Used space and GC lazy filewalkers start at the same time?

EasyRhino · July 5, 2024, 4:48pm

My fullest node is a nearly full 8TB ext4 formatted drive and its probably pretty fragmented.

I’m trying to let the initial used space filewalker finish and it’s taking… 5 days so far. This may be “normal time” from what I’ve seen others post, but while looking at logs, I noticed…

it seems that the lazy gc-filewalker (garbage collection) and used-space-filewalker both started at the same time when the node started, and that both are still running 5 days later.

Would having both running at the same time be thrashing the disk?

Would it perhaps be optimal to have one finish first (probably GC) and then start the second one?

incidentally my config.yaml looks like this:

storage2.piece-scan-on-startup: true
pieces.enable-lazy-filewalker: true

(I’m going to hang on for dear life until these walkers finish so I may not be able to test the change for a few more days.)

daki82 · July 5, 2024, 8:24pm

It seems my disk (10TB data of 16TB for node 20TB disk) is permanently running filewalkers.

before the tests beginnig it had 5 tb and was mostly silent (writes once a minute via primocache)
512GB nvme readcache. filewalk max: some hours a day.

lazy disabled for better dashboard values.

EasyRhino · July 5, 2024, 8:50pm

coincidentally in just the few hours since my post the lazy GC filewalker finished after 5+ days. Used space walker still running.

Alexey · July 6, 2024, 4:55am

The trash filewalker and the collector are running periodically.

Collector

$ ./storagenode setup --help | grep collector
      --collector.interval duration                              how frequently expired pieces are collected (default 1h0m0s)

Trash filewalker

The interval is hardcoded to 24h

github.com

storj/storj/blob/5430b961c6a8c276b1b613ae42a9d3ee13b36c1b/storagenode/peer.go#L531


      
          
          		peer.Storage2.PieceDeleter = pieces.NewDeleter(process.NamedLog(log, "piecedeleter"), peer.Storage2.Store, config.Storage2.DeleteWorkers, config.Storage2.DeleteQueueSize)
          		peer.Services.Add(lifecycle.Item{
          			Name:  "PieceDeleter",
          			Run:   peer.Storage2.PieceDeleter.Run,
          			Close: peer.Storage2.PieceDeleter.Close,
          		})
          
          		peer.Storage2.TrashChore = pieces.NewTrashChore(
          			process.NamedLog(log, "pieces:trash"),
          			24*time.Hour,   // choreInterval: how often to run the chore
          			7*24*time.Hour, // trashExpiryInterval: when items in the trash should be deleted
          			peer.Storage2.Trust,
          			peer.Storage2.Store,
          		)
          		peer.Services.Add(lifecycle.Item{
          			Name:  "pieces:trash",
          			Run:   peer.Storage2.TrashChore.Run,
          			Close: peer.Storage2.TrashChore.Close,
          		})

EasyRhino · July 6, 2024, 6:29am

Interesting and thank you for the response.
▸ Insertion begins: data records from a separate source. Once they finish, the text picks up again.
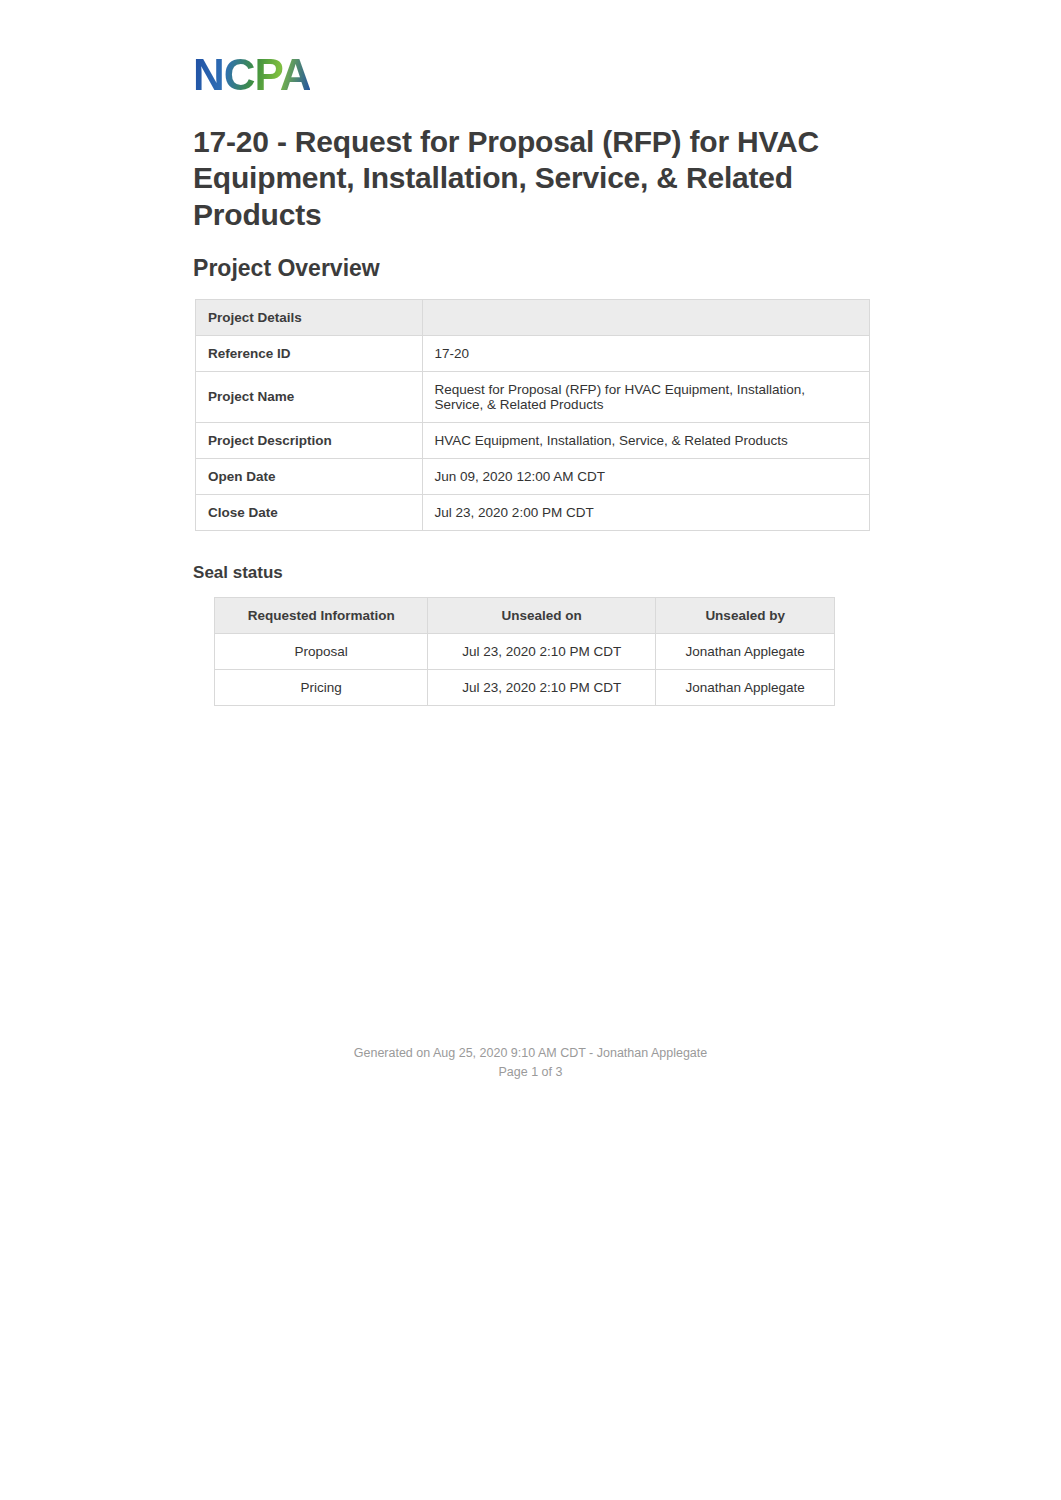NCPA
17-20 - Request for Proposal (RFP) for HVAC Equipment, Installation, Service, & Related Products
Project Overview
| Project Details | |
| --- | --- |
| Reference ID | 17-20 |
| Project Name | Request for Proposal (RFP) for HVAC Equipment, Installation, Service, & Related Products |
| Project Description | HVAC Equipment, Installation, Service, & Related Products |
| Open Date | Jun 09, 2020 12:00 AM CDT |
| Close Date | Jul 23, 2020 2:00 PM CDT |
Seal status
| Requested Information | Unsealed on | Unsealed by |
| --- | --- | --- |
| Proposal | Jul 23, 2020 2:10 PM CDT | Jonathan Applegate |
| Pricing | Jul 23, 2020 2:10 PM CDT | Jonathan Applegate |
Generated on Aug 25, 2020 9:10 AM CDT - Jonathan Applegate
Page 1 of 3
my collector-interval-duration is unchanged, but on this same node, there was a 3hr 20min gap between when the first gc-filewalker finished and the next one began. (it began the same time as my node received a “retain” request)

Alexey · July 6, 2024, 9:47am

The GC filewalker should run one by one if the parameter

$ docker exec -it storagenode ./storagenode setup --help | grep concur
      --retain.concurrency int                                   how many concurrent retain requests can be processed at the same time. (default 5)

would be set to 1 (the default is 5).